Mauricio Macri has cast himself as a force for change as many Argentinian voters are fed up after 12 years of rule by outgoing President Cristina Kirchner and her predecessor and late husband, Nestor Kirchner
Buenos Aires (AFP) - His rivals dismiss him as a spoiled elitist, but former football executive Mauricio Macri has united diverse political forces in Argentina, where he could win the presidency on Sunday.
In a run-off election, the graying 56-year-old is the top choice of millions of Argentines who are fed up with the hands-on economic policy of outgoing President Cristina Fernandez de Kirchner.
He is also the favorite candidate of big businesses because he has proposed easing restrictions on imports and dollar transactions and liberalizing the economy after 12 years of rule by Kirchner and the Peronist movement.
Macri rose to fame as the president of Argentina's most popular football club, Boca Juniors.
"I wanted to be Boca's number nine" striker, he once said. Instead he led in the boardroom during the team's most successful period, seeing it win 17 titles.
That powerful position catapulted him into politics. He founded his Republican Proposal alliance, known as PRO, in 2005. In last month's first-round vote he surprised pollsters by finishing close behind his opponent, Kirchner's ally Daniel Scioli.
The mayor of Buenos Aires since 2007, Macri now spearheads a movement called "Let's Change" which aims to roll back policies that Kirchner says help the working class but business leaders say are wrecking economic growth.
With a broad smile beneath his piercing blue eyes, he has crisscrossed the country's poorest provinces, hugging children and grandmothers and promising not to take away anyone's social benefits but give them the chance to work.
- Life of privileged and drama -
Son of a rich businessman and educated at a private university, Macri has had to tread carefully in a country with a loaded history of class conflict.
But he has managed to draw leaders of various political stripes to his cause, including Peronists and social democrats as well as right-wingers. At rallies he has gathered members of NGOs, businesspeople and spiritual leaders.
If Macri wins Sunday's vote as polls indicate he will, he would be the first elected Argentine leader who is neither a "Peronist," a group which has dominated Argentine politics for decades, nor from the radical liberal movement.
In a country marked by electoral scandals and military coups, no other establishment figure has come this close to winning the presidency in a clean vote.
- Republican style -
Twice divorced, Macri is now married to model and fashion entrepreneur Juliana Awada -- a friend of Scioli's wife -- with whom he has a three-year-old daughter.

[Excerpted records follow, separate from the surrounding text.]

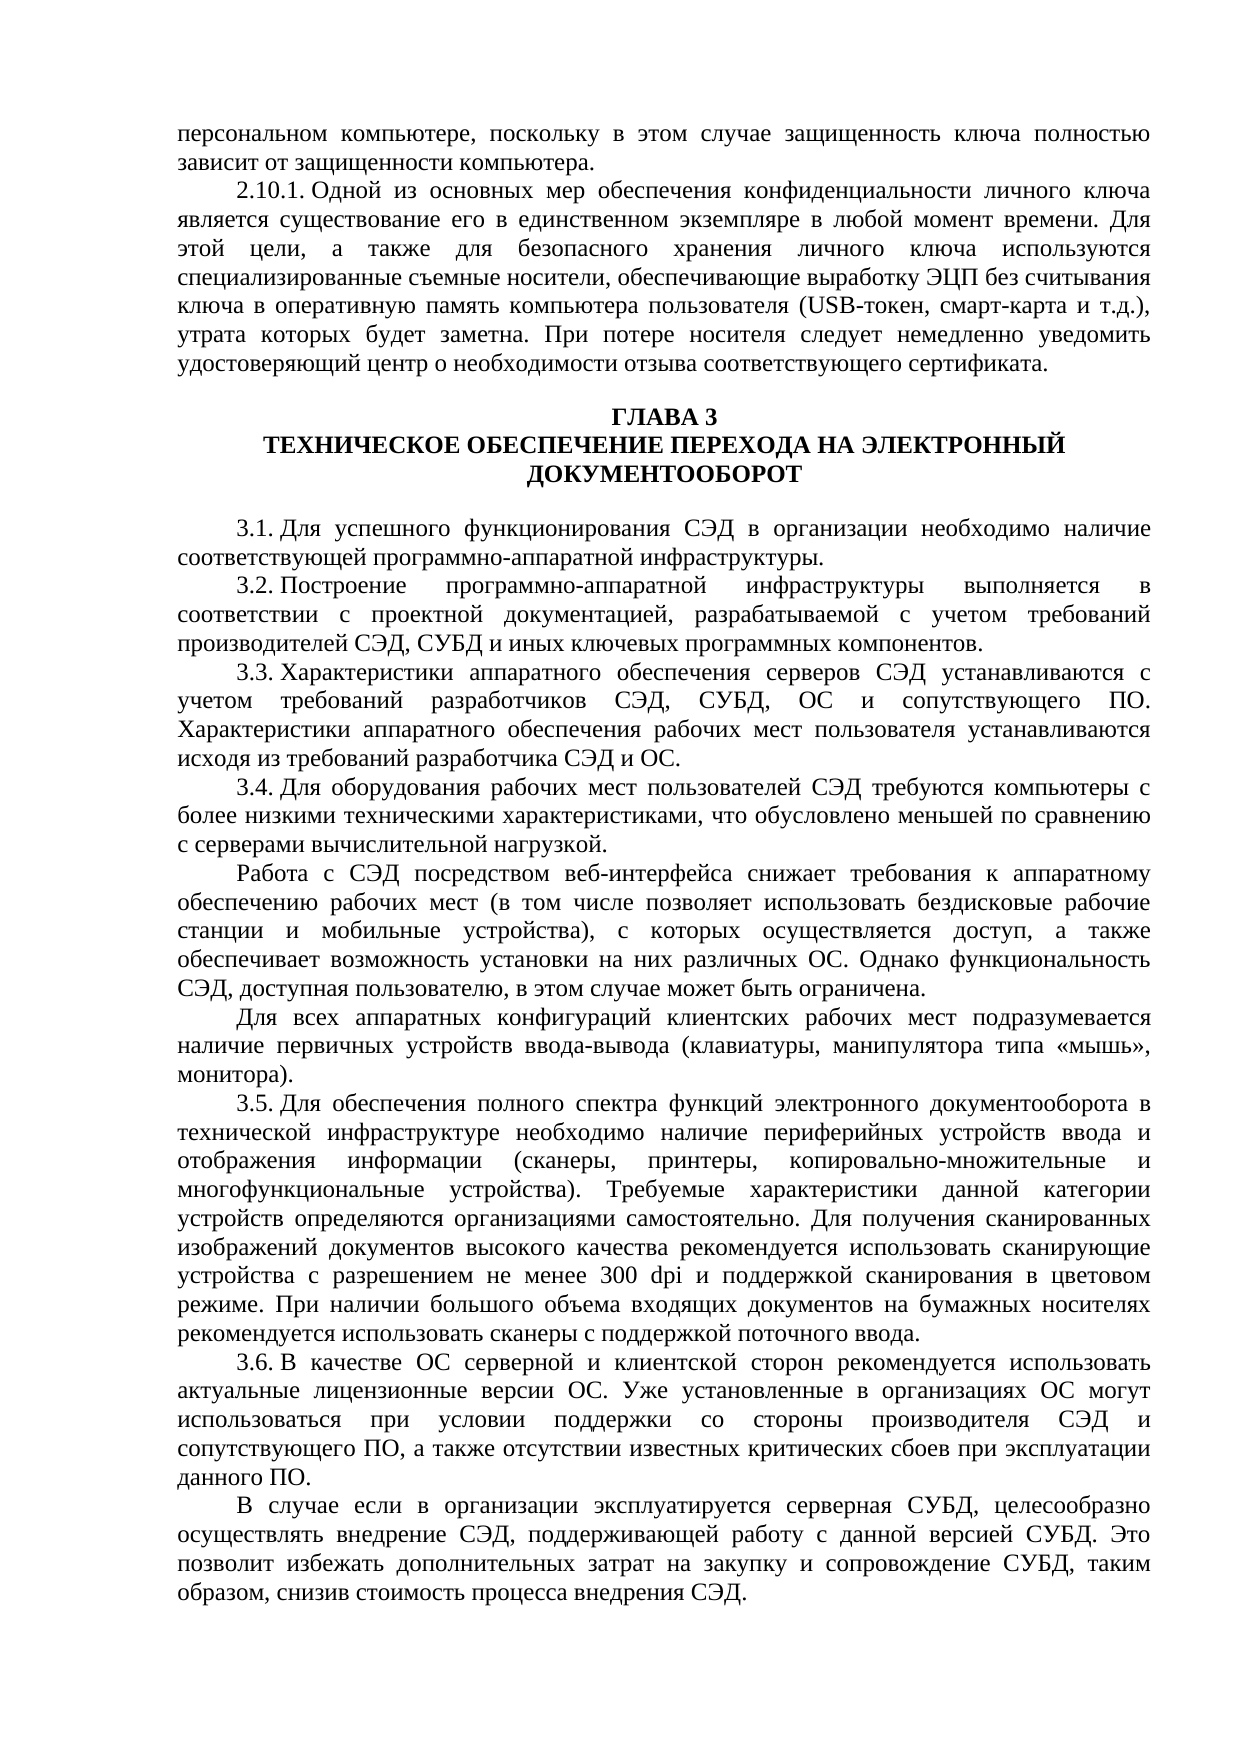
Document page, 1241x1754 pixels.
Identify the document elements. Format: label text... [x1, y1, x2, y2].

text 3.1. Для успешного функционирования СЭД в организации необходимо наличие соответствующей программно-аппаратной инфраструктуры. [177, 513, 1152, 571]
text В случае если в организации эксплуатируется серверная СУБД, целесообразно осуществлять внедрение СЭД, поддерживающей работу с данной версией СУБД. Это позволит избежать дополнительных затрат на закупку и сопровождение СУБД, таким образом, снизив стоимость процесса внедрения СЭД. [177, 1491, 1152, 1606]
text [177, 118, 1152, 176]
text 3.6. В качестве ОС серверной и клиентской сторон рекомендуется использовать актуальные лицензионные версии ОС. Уже установленные в организациях ОС могут использоваться при условии поддержки со стороны производителя СЭД и сопутствующего ПО, а также отсутствии известных критических сбоев при эксплуатации данного ПО. [177, 1347, 1152, 1491]
text 3.4. Для оборудования рабочих мест пользователей СЭД требуются компьютеры с более низкими техническими характеристиками, что обусловлено меньшей по сравнению с серверами вычислительной нагрузкой. [177, 772, 1152, 858]
text 3.3. Характеристики аппаратного обеспечения серверов СЭД устанавливаются с учетом требований разработчиков СЭД, СУБД, ОС и сопутствующего ПО. Характеристики аппаратного обеспечения рабочих мест пользователя устанавливаются исходя из требований разработчика СЭД и ОС. [177, 657, 1152, 772]
text 3.2. Построение программно-аппаратной инфраструктуры выполняется в соответствии с проектной документацией, разрабатываемой с учетом требований производителей СЭД, СУБД и иных ключевых программных компонентов. [177, 571, 1152, 657]
text Для всех аппаратных конфигураций клиентских рабочих мест подразумевается наличие первичных устройств ввода-вывода (клавиатуры, манипулятора типа «мышь», монитора). [177, 1002, 1152, 1088]
text 2.10.1. Одной из основных мер обеспечения конфиденциальности личного ключа является существование его в единственном экземпляре в любой момент времени. Для этой цели, а также для безопасного хранения личного ключа используются специализированные съемные носители, обеспечивающие выработку ЭЦП без считывания ключа в оперативную память компьютера пользователя (USB-токен, смарт-карта и т.д.), утрата которых будет заметна. При потере носителя следует немедленно уведомить удостоверяющий центр о необходимости отзыва соответствующего сертификата. [177, 176, 1152, 377]
text Работа с СЭД посредством веб-интерфейса снижает требования к аппаратному обеспечению рабочих мест (в том числе позволяет использовать бездисковые рабочие станции и мобильные устройства), с которых осуществляется доступ, а также обеспечивает возможность установки на них различных ОС. Однако функциональность СЭД, доступная пользователю, в этом случае может быть ограничена. [177, 858, 1152, 1002]
text 3.5. Для обеспечения полного спектра функций электронного документооборота в технической инфраструктуре необходимо наличие периферийных устройств ввода и отображения информации (сканеры, принтеры, копировально-множительные и многофункциональные устройства). Требуемые характеристики данной категории устройств определяются организациями самостоятельно. Для получения сканированных изображений документов высокого качества рекомендуется использовать сканирующие устройства с разрешением не менее 300 dpi и поддержкой сканирования в цветовом режиме. При наличии большого объема входящих документов на бумажных носителях рекомендуется использовать сканеры с поддержкой поточного ввода. [177, 1088, 1152, 1347]
text ГЛАВА 3 ТЕХНИЧЕСКОЕ ОБЕСПЕЧЕНИЕ ПЕРЕХОДА НА ЭЛЕКТРОННЫЙ ДОКУМЕНТООБОРОТ [177, 402, 1152, 488]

Macri was born in Tandil, a city in a eastern agricultural region, and grew up to manage his father's firm.
His life has been marked by dramas and scandals.
In 1991 he was kidnapped and freed two weeks later after his family paid a six million-dollar ransom.
He was cleared of smuggling charges in the 1990s and overcame accusations of links to groups of Boca football hooligans.
In a more recent case, he faces accusations that he spied on opponents.
His style has been compared to that of Republican politicians in the United States.
At colorful campaign rallies he has released yellow balloons, imitated the singer Freddie Mercury and danced the Argentine "cumbia."
He has vowed to liberalize the economy, but the contest against Scioli has also forced him to face up to voters' social demands. Scioli branded Macri a "stuck-up" elitist on Thursday.
"In the past he was just right-wing and proud of it," the sociologist Federico Gonzalez told AFP.
"Now he is like Buddha. He went out of his palace and discovered misery and sickness."